Making the transition from Ivy League to professional tennis is not easy, however. Beyond the higher level of competition, players must deal with a global travel schedule, manage their health and fitness, select their playing partners, and take care of financial, psychological, and time-management issues. No longer are things as simple as a bus ride to Cornell or Columbia, where your hotel arrangements have been made, your food is waiting for you, and you can have a relaxing meal with your teammates. On the pro circuit there can be language barriers, time-zone changes, lost luggage, cab rides to the hotel, or rental cars to book late at night.
Since the start of 2012, for example, Cerretani, known as JC on tour, has played tournaments in Qatar, New Zealand, Australia, Germany, Texas, California, France, Dubai, and Mexico. Shamasdin has played in India, Australia, France, Texas, California, and Mexico.
In February 2011, Cerretani and Shamasdin had their biggest success together when they combined to win the SA Open in Johannesburg, South Africa. It was Shamasdin’s first Association of Tennis Professionals (ATP) World Tour title, and Cerretani’s third ATP doubles title.
“To win it with Jamie was incredible,” Shamasdin says. “I think we share a special bond that a lot of other players don’t have. It just meant a lot to me, to us as a team, and also to our friendship.”
Cerretani and Shamasdin have also won four events together on the ATP Challenger Tour, including the Jalisco Open in Guadalajara, Mexico, in March.

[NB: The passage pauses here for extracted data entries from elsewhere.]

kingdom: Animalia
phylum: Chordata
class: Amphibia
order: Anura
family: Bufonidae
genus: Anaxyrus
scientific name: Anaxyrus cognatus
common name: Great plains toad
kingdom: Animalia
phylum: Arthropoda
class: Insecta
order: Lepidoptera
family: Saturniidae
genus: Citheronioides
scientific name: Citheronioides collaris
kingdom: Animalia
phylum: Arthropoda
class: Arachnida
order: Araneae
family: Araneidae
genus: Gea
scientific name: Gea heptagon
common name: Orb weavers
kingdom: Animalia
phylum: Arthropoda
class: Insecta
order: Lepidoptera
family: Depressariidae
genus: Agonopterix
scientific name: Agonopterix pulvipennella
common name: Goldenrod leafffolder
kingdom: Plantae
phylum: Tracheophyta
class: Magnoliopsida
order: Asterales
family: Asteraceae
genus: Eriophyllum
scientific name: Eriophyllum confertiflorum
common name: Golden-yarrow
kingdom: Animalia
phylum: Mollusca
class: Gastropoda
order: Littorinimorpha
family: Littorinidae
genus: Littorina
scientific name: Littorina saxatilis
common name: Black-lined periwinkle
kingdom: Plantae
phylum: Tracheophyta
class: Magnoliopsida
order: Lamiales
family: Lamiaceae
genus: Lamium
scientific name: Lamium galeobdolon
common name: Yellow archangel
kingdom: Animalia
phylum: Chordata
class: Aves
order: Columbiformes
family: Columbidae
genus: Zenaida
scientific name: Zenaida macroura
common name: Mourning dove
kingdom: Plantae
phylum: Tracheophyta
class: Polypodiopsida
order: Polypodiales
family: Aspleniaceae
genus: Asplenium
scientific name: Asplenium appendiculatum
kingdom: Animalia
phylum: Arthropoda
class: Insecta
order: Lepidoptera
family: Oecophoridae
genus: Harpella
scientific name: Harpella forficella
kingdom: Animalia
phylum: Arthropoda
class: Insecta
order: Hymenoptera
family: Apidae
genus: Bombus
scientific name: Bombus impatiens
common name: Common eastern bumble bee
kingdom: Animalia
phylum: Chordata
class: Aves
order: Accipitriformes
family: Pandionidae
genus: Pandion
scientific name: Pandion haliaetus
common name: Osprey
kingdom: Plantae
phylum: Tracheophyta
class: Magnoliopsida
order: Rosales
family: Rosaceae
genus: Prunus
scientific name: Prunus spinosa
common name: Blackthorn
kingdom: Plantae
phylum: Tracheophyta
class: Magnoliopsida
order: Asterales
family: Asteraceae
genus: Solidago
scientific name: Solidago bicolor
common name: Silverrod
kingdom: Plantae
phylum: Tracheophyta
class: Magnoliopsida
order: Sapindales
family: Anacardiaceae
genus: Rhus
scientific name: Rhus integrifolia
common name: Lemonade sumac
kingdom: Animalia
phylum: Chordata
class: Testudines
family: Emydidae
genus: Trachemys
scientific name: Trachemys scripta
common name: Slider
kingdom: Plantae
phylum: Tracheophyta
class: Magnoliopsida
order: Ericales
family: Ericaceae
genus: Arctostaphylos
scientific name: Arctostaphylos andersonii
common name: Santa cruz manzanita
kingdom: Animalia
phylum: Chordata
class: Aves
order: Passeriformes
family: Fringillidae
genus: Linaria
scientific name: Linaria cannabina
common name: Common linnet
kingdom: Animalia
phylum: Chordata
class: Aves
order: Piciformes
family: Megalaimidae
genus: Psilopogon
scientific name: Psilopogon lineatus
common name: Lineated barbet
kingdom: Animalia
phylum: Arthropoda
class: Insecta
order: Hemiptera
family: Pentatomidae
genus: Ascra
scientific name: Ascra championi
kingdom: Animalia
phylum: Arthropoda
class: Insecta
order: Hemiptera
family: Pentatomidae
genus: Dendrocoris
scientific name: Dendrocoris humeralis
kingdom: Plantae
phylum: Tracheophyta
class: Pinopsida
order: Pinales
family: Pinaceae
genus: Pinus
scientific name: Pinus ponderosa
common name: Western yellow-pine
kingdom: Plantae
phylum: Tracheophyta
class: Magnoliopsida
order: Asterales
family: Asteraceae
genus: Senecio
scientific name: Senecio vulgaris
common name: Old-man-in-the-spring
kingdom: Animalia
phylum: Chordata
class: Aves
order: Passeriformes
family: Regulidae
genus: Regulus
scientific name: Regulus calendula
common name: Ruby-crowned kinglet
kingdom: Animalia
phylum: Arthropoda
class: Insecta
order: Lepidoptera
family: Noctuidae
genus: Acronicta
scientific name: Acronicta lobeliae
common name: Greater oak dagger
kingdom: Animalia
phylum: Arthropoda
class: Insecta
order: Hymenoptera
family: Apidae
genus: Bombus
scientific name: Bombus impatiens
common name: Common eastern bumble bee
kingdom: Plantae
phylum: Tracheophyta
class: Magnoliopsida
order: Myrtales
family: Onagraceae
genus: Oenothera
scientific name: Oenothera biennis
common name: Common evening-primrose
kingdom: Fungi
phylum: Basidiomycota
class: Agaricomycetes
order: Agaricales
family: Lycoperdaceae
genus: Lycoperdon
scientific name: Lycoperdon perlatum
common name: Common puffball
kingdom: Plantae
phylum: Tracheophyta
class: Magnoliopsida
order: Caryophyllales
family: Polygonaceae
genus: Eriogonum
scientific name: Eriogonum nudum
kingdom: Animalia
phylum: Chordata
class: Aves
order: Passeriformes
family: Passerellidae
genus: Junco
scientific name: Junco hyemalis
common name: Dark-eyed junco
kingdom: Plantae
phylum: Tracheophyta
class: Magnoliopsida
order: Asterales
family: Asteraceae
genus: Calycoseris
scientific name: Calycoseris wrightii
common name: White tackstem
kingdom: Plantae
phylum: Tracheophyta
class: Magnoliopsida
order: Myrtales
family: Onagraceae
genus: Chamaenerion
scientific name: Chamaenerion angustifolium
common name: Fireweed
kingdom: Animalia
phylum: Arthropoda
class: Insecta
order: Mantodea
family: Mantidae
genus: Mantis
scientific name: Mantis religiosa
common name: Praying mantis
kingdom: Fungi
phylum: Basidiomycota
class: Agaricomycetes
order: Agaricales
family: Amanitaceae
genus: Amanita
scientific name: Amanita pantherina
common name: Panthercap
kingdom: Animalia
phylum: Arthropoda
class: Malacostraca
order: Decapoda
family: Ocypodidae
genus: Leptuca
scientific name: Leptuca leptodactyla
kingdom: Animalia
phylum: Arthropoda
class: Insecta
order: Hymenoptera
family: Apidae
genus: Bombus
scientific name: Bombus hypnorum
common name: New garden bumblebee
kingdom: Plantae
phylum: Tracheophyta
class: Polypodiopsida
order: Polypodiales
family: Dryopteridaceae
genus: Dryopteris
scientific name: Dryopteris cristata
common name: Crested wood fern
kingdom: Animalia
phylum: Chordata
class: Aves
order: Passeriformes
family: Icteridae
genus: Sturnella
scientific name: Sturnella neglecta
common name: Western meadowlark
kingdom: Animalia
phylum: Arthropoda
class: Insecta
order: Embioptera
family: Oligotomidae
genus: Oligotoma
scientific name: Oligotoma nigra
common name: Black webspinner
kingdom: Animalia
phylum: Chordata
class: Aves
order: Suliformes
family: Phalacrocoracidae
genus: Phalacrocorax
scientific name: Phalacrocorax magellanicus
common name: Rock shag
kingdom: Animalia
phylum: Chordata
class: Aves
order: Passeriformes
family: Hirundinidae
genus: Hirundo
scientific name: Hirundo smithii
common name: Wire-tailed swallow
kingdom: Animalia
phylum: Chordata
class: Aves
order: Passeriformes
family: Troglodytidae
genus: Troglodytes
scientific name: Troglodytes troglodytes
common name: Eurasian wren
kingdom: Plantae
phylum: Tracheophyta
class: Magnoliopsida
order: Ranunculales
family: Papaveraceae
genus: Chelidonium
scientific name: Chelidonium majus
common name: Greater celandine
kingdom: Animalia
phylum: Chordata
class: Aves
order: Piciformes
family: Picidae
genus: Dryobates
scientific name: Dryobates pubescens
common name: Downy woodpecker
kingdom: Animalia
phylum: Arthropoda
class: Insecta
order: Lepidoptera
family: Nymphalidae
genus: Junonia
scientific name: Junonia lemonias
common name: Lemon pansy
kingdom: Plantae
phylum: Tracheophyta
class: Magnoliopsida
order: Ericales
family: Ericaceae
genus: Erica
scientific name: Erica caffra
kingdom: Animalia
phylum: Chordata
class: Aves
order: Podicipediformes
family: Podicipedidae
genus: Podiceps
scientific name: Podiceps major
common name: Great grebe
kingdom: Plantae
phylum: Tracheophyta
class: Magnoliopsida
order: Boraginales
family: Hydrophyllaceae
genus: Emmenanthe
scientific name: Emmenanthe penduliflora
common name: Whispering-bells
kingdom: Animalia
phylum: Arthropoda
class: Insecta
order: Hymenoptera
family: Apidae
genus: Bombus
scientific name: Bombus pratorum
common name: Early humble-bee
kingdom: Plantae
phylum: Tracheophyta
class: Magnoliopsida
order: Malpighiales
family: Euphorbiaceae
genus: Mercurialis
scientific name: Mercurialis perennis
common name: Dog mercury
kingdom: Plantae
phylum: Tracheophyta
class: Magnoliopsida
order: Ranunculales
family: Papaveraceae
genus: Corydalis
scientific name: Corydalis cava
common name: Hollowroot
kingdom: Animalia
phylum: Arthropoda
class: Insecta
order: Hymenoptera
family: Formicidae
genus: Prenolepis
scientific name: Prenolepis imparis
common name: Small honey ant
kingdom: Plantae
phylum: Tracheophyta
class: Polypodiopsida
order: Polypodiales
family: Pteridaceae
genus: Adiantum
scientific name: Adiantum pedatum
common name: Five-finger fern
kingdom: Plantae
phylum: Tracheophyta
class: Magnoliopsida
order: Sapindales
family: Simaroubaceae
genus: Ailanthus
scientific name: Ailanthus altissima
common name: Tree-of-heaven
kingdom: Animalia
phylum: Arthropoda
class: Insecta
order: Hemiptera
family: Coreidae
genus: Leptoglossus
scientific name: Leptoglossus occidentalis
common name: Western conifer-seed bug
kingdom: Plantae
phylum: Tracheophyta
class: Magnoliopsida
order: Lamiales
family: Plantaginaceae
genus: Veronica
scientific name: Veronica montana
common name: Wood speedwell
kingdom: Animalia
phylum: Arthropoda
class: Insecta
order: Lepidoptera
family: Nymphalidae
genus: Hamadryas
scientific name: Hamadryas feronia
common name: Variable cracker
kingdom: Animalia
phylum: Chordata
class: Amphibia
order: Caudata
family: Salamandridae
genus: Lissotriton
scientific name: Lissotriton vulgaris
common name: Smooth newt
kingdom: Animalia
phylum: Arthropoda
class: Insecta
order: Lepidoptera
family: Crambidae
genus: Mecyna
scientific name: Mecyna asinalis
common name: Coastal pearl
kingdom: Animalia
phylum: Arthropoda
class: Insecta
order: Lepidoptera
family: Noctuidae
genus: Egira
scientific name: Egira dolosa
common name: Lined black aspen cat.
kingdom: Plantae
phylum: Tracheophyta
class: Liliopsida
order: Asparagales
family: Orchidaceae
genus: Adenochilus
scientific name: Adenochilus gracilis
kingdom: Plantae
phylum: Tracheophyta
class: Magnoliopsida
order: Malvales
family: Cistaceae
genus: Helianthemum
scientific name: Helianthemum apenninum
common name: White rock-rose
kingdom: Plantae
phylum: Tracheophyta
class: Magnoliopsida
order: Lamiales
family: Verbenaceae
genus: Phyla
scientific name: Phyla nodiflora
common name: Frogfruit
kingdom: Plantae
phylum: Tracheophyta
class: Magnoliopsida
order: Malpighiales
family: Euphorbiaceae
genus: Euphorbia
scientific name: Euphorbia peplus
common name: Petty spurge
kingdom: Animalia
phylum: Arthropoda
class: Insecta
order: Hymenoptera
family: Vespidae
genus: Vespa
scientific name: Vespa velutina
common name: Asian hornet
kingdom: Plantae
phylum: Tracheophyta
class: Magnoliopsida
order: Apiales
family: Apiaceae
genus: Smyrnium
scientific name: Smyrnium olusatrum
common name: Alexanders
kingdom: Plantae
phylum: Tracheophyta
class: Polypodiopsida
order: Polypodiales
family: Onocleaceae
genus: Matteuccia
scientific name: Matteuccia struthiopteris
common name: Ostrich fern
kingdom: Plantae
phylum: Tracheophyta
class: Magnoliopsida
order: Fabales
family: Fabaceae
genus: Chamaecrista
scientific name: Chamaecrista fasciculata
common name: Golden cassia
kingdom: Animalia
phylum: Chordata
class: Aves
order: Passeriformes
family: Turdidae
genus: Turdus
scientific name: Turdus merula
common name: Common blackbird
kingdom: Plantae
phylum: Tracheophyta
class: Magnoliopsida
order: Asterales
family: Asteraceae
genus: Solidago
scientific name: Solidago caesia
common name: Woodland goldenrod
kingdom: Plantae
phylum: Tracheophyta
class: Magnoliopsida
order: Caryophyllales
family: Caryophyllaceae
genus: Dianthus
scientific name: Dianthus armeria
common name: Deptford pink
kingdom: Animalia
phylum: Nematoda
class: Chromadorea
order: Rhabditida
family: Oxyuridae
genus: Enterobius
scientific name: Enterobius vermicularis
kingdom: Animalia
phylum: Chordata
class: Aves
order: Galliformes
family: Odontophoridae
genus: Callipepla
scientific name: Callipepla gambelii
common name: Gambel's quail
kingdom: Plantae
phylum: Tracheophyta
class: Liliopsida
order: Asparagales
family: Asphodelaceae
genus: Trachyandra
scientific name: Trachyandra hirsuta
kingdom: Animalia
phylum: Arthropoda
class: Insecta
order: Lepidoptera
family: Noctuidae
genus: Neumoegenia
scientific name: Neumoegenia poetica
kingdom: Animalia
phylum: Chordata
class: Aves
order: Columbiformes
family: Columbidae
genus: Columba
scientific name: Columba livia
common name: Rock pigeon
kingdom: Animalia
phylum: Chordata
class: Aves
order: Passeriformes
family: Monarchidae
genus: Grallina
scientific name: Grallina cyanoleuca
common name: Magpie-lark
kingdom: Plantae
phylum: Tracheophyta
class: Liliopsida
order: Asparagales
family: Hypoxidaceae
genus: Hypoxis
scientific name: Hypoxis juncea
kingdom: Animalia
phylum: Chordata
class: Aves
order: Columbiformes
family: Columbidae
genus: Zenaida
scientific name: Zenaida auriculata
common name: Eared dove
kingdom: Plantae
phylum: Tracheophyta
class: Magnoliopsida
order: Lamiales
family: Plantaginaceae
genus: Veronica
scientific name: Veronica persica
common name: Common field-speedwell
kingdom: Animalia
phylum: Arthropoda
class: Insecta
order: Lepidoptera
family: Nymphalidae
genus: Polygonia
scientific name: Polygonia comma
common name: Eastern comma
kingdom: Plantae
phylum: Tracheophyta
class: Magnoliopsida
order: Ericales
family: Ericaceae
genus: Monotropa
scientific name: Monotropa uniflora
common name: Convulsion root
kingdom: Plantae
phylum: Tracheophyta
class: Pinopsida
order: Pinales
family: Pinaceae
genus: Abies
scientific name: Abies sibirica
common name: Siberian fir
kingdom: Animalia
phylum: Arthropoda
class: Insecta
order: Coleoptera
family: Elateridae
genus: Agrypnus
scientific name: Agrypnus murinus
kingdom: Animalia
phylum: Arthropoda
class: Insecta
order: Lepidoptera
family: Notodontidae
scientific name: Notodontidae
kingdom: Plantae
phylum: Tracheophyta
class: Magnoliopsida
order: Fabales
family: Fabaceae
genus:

“I hadn’t seen him in three or four weeks, and then we went down
there and won a tournament, and it wasn’t easy,” Cerretani says. “There
were some tough matches. There were a lot of matches we could have lost
if we hadn’t had that history together, hadn’t had the ability to
communicate and keep a very positive attitude.”
Coach Jon Choboy recruited Shamasdin a year later from Canada. Brown took its first Ivy League championship that spring after Shamasdin won the deciding match over Harvard. What made the win even sweeter was that Shamasdin’s mother was there to share the moment with him, along with his brother, who attended Harvard.
“That was an unbelievable experience,” said Shamasdin.
After Coach Jay Harris paired Shamasdin and Cerretani three years later, the pair combined for a 23–3 doubles record and advanced to the second round of the NCAA Tournament. Cerretani left Brown with 120 victories, the school record for career doubles. During his senior season in 2004–05, Shamasdin led Brown to its second Ivy League title and another perfect 7–0 record. He went on to reach the quarterfinals of the NCAA Doubles Tournament with Philip Charm ’06, and both players earned All-America status, the first-ever All-Americans in Brown men’s tennis history. Shamasdin also finished his career with 216 combined singles and doubles wins, a new Brown record.
Even now the two players believe their time playing together at Brown is a key to their success. “Right away, our chemistry is unprecedented,” Shamasdin says. “We know each other inside out.” Cerretani agrees. “Things work automatically with us,” he says, “and that is really fun. Having played with him in college and knowing him for ten years, when we play on tour together now, there are no surprises.”
Both players are just entering their thirties and hope to continue
to play for at least another five years. With their careers just
starting to peak, they will be exciting to watch.